╭─ Given information

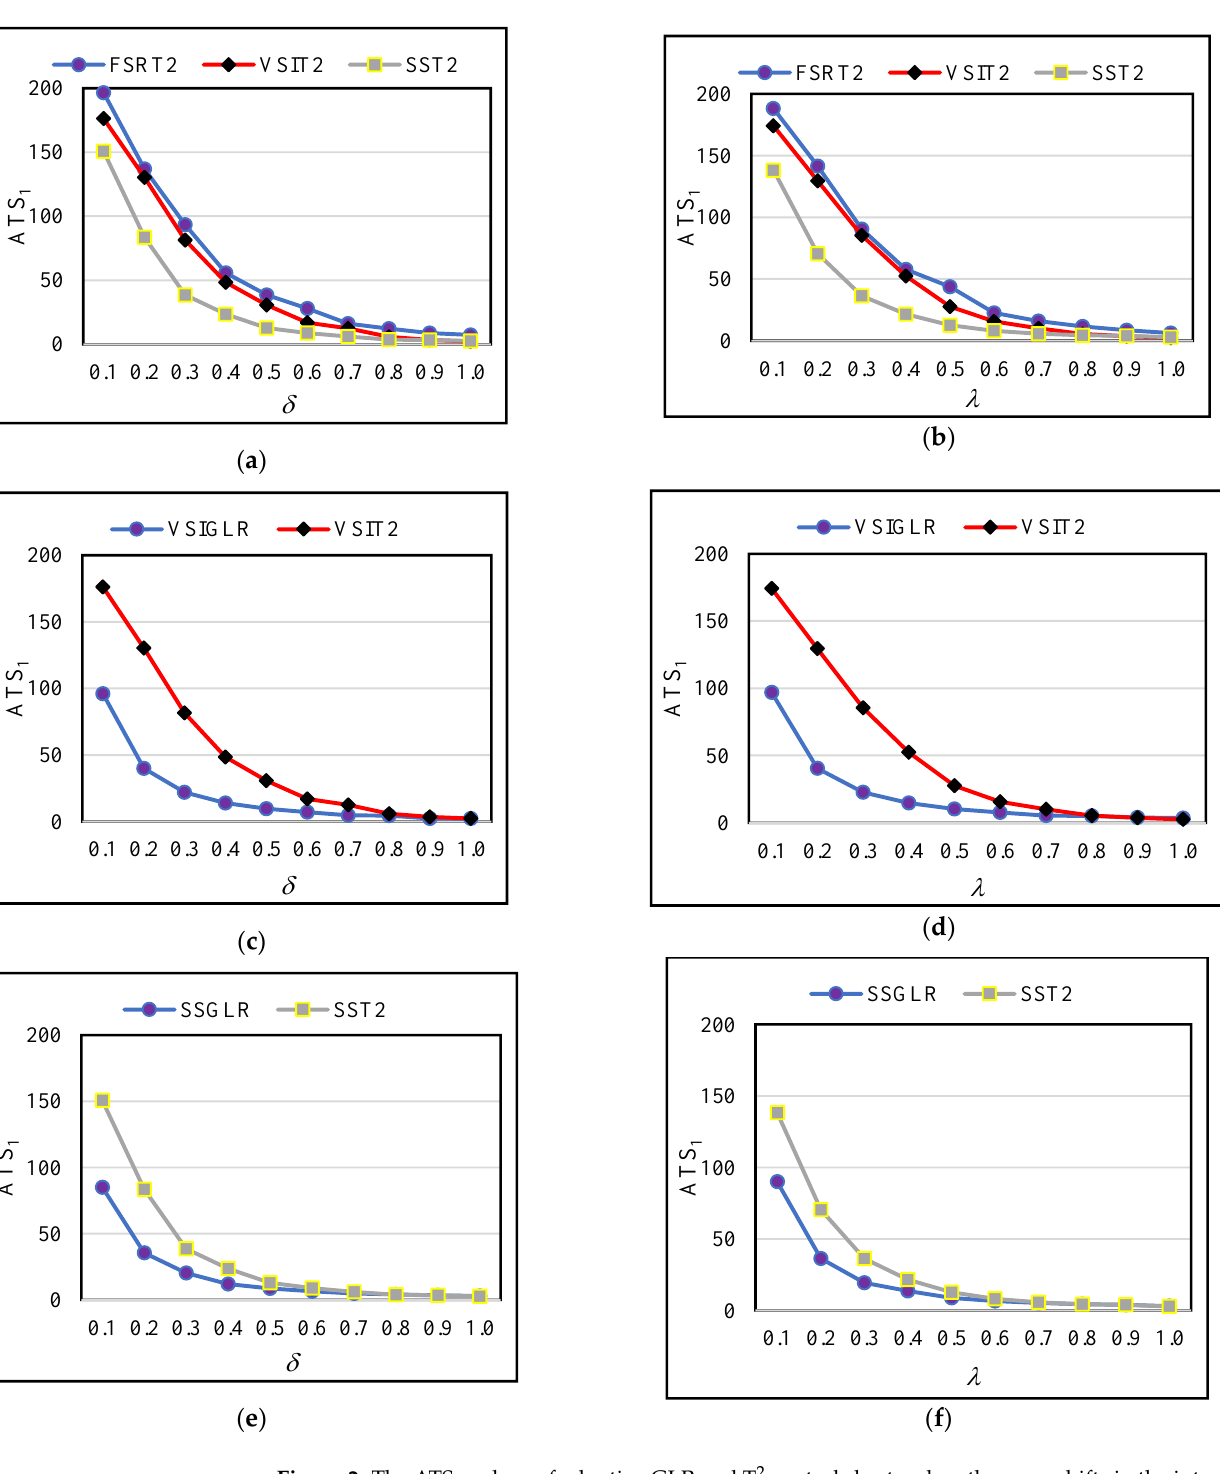
Figure 2. The ATS 1 values of adaptive GLR and T 2 control charts when there are shifts in the intercept (left panels ( a , c , e )) and slope (right panels ( b , d , f )). Figure 2a,b compared the performance of the T 2 control chart under FSR, VSI,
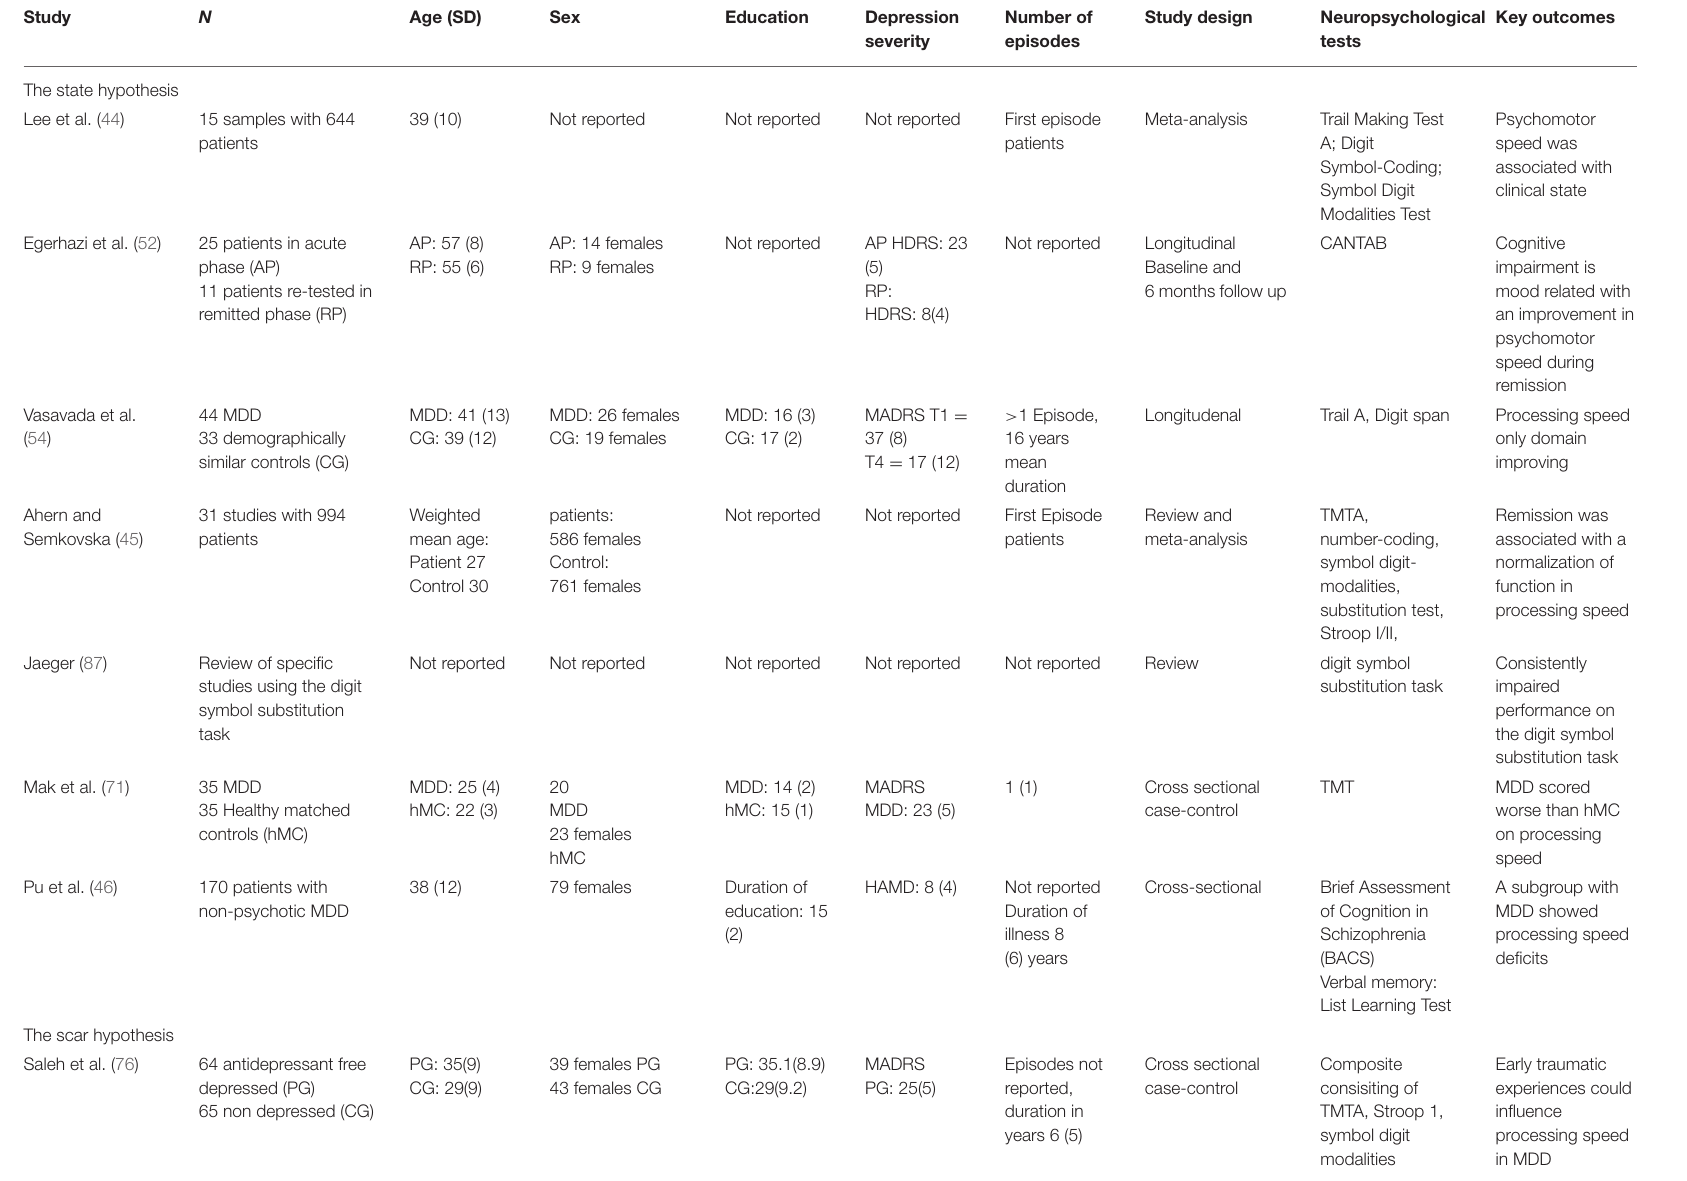
TABLE 4 | Findings within the domain of processing speed regarding origin of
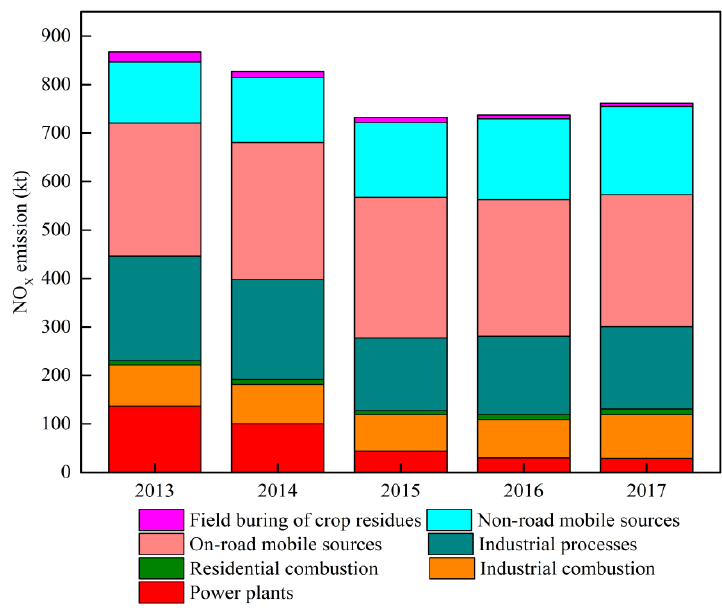
Figure 7. Changes in NO X emission in Sichuan during 2013–2017.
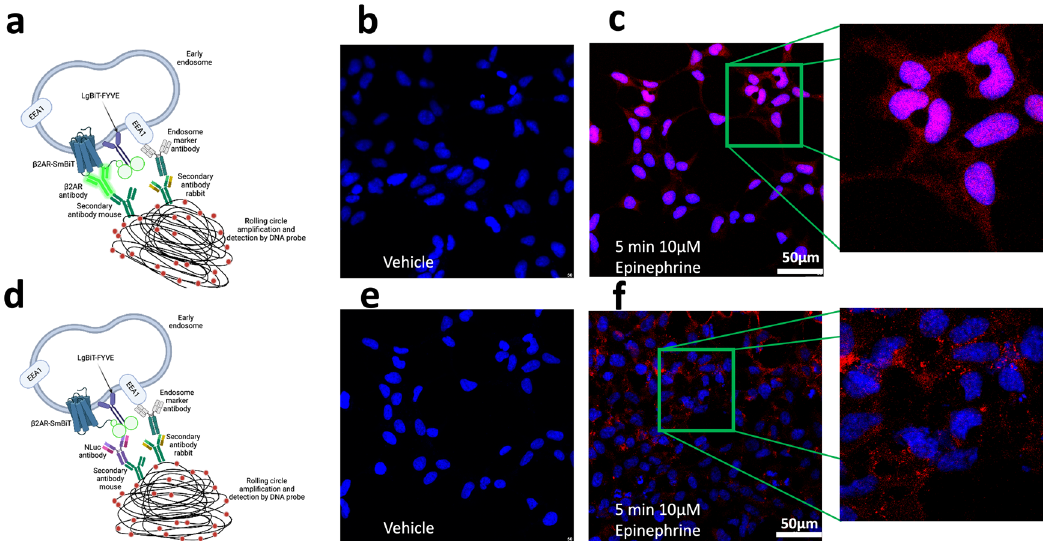
Fig. 3 Schematic of the Proximity Ligation Assay (PLA). Two primary antibodies recognize speci fi c proteins in the cell: a β 2AR-SmBiT and Early Endosome Antigen 1 (EEA1). d LgBiT-FYVE and Early Endosome Antigen 1. In both cases, secondary antibodies coupled with oligonucleotides (PLA probes) bind to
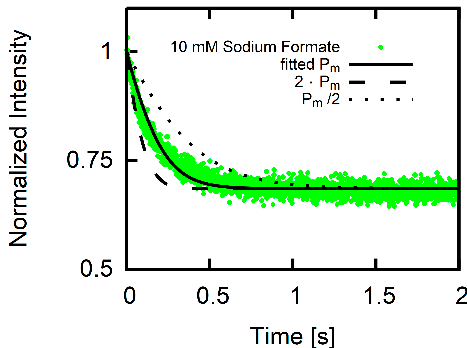
Figure 5. Sensitivity of the fit to P m . Fluorescence trace for 10 mM sodium formate and 10 mM MES (middle trace of middle panel in Figure 4) together with the result of the fitting procedure (solid black line). Curves for double (dashed black line) or half (dotted black line) the fitted P m reveals that the algorithm calculates traces sensitive for changes in P m .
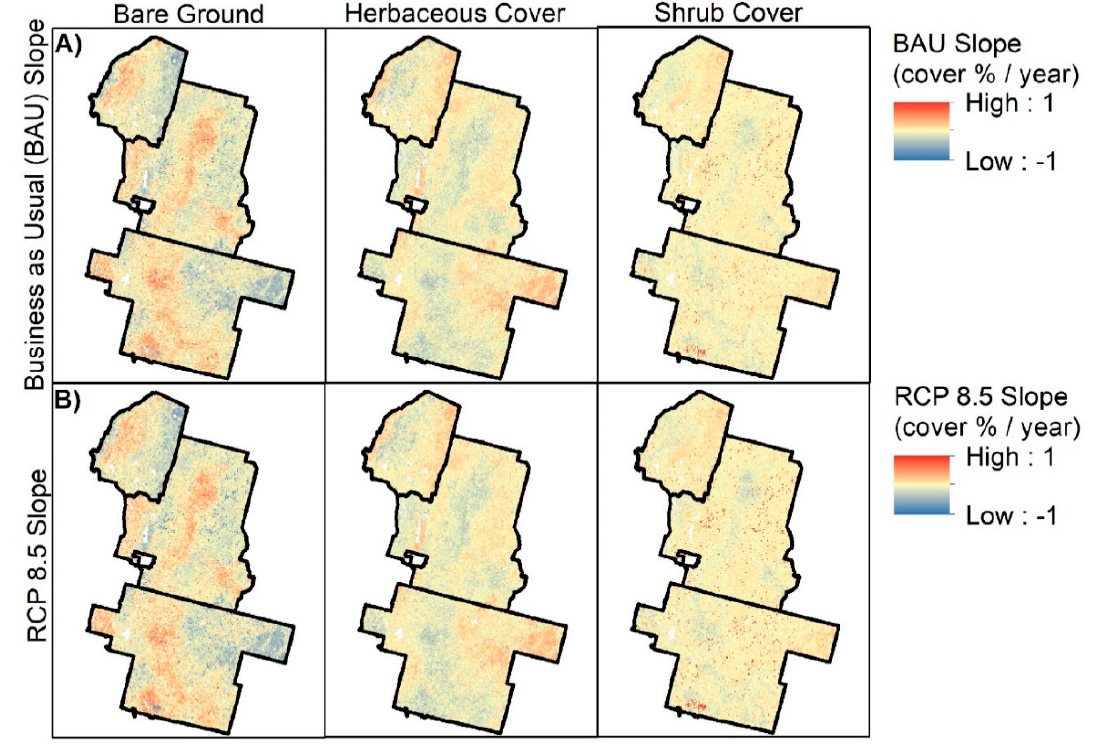
Figure 7. 2018–2050 temporal slope of rangeland fractional cover for ( A ) Business as Usual (BAU) and ( B ) RCP 8.5 scenarios, based on the mean across 30 Monte Carlo simulations. Table 4. Correlation ( r ) between fractional cover slope from 2018 to 2050 by scenario and elevation, 2018 cover, and 2018 to 2050 slope of other cover types. All correlations are significant ( p <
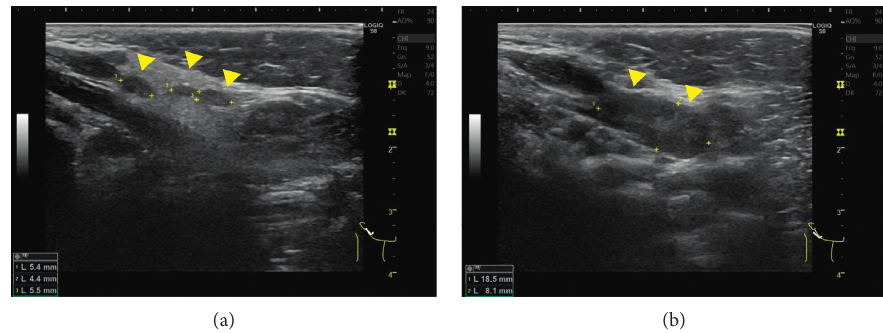
Figure 2: Cervical ultrasonography revealing mild reactive lymphadenopathy.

╰─

Work instructions:
Before duplicating the entries above, strip out the pictures and keep the rest exact.

Response area:
Figure 2. The ATS 1 values of adaptive GLR and T 2 control charts when there are shifts in the intercept (left panels ( a , c , e )) and slope (right panels ( b , d , f )). Figure 2a,b compared the performance of the T 2 control chart under FSR, VSI,
TABLE 4 | Findings within the domain of processing speed regarding origin of
Figure 7. Changes in NO X emission in Sichuan during 2013–2017.
Fig. 3 Schematic of the Proximity Ligation Assay (PLA). Two primary antibodies recognize speci fi c proteins in the cell: a β 2AR-SmBiT and Early Endosome Antigen 1 (EEA1). d LgBiT-FYVE and Early Endosome Antigen 1. In both cases, secondary antibodies coupled with oligonucleotides (PLA probes) bind to
Figure 5. Sensitivity of the fit to P m . Fluorescence trace for 10 mM sodium formate and 10 mM MES (middle trace of middle panel in Figure 4) together with the result of the fitting procedure (solid black line). Curves for double (dashed black line) or half (dotted black line) the fitted P m reveals that the algorithm calculates traces sensitive for changes in P m .
Figure 7. 2018–2050 temporal slope of rangeland fractional cover for ( A ) Business as Usual (BAU) and ( B ) RCP 8.5 scenarios, based on the mean across 30 Monte Carlo simulations. Table 4. Correlation ( r ) between fractional cover slope from 2018 to 2050 by scenario and elevation, 2018 cover, and 2018 to 2050 slope of other cover types. All correlations are significant ( p <
Figure 2: Cervical ultrasonography revealing mild reactive lymphadenopathy.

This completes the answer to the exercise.